TASK REQUIREMENTS
Your answer should be the lines below from the one holding "ring dip: (621, 306)" through the one holding "pinky pip: (860, 527)", copied exactly and with nothing else.

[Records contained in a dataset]

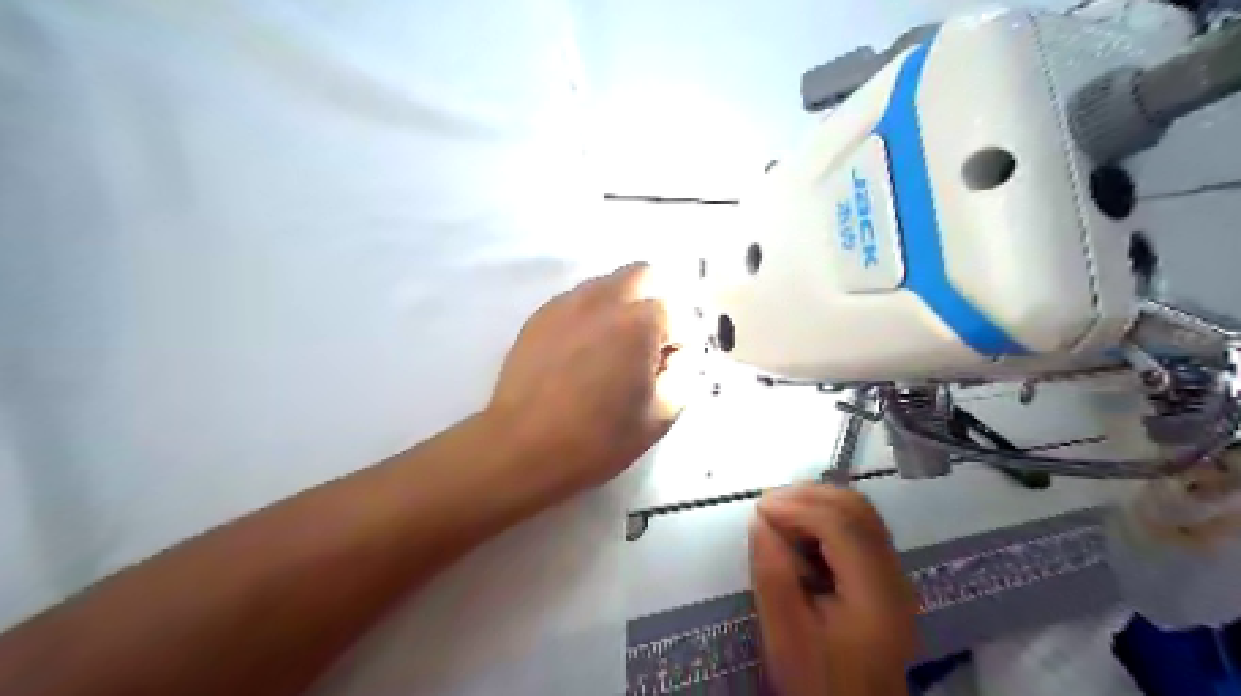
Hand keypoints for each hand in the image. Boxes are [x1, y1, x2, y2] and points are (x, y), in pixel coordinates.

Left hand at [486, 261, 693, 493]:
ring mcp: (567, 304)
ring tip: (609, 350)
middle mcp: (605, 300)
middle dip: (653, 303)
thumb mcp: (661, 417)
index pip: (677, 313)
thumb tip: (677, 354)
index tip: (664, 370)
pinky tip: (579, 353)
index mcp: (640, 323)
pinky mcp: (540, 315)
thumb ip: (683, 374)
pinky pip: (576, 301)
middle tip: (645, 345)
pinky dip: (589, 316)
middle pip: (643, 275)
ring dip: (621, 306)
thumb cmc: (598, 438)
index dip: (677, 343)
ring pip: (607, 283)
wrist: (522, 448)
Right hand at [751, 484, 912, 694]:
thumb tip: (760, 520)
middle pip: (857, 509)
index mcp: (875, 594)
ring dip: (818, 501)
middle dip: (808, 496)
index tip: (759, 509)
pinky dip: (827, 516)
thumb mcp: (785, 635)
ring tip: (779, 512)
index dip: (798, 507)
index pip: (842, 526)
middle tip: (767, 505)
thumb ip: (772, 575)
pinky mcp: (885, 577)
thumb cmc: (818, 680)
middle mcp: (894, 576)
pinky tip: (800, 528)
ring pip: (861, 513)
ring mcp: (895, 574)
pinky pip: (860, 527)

==

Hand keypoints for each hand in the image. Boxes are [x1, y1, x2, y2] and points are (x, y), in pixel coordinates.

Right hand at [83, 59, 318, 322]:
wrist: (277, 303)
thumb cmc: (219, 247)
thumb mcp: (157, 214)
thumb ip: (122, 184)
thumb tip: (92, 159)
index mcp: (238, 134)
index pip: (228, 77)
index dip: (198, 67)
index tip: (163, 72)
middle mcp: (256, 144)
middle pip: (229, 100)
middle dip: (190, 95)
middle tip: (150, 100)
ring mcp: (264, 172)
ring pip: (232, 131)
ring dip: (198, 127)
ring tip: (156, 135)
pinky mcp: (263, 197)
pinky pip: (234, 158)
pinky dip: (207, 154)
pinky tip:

RESPONSE TO THIS TASK
ring dip: (621, 306)
thumb cmc: (598, 438)
index dip: (677, 343)
ring pip: (607, 283)
wrist: (522, 448)
Right hand at [751, 484, 912, 694]:
thumb tip: (760, 520)
middle pip: (857, 509)
index mcp: (875, 594)
ring dip: (818, 501)
middle dip: (808, 496)
index tip: (759, 509)
pinky dip: (827, 516)
thumb mcp: (785, 635)
ring tip: (779, 512)
index dip: (798, 507)
index pip: (842, 526)
middle tip: (767, 505)
thumb ip: (772, 575)
pinky mcp: (885, 577)
thumb cmc: (818, 680)
middle mcp: (894, 576)
pinky tip: (800, 528)
ring pip: (861, 513)
ring mcp: (895, 574)
pinky pip: (860, 527)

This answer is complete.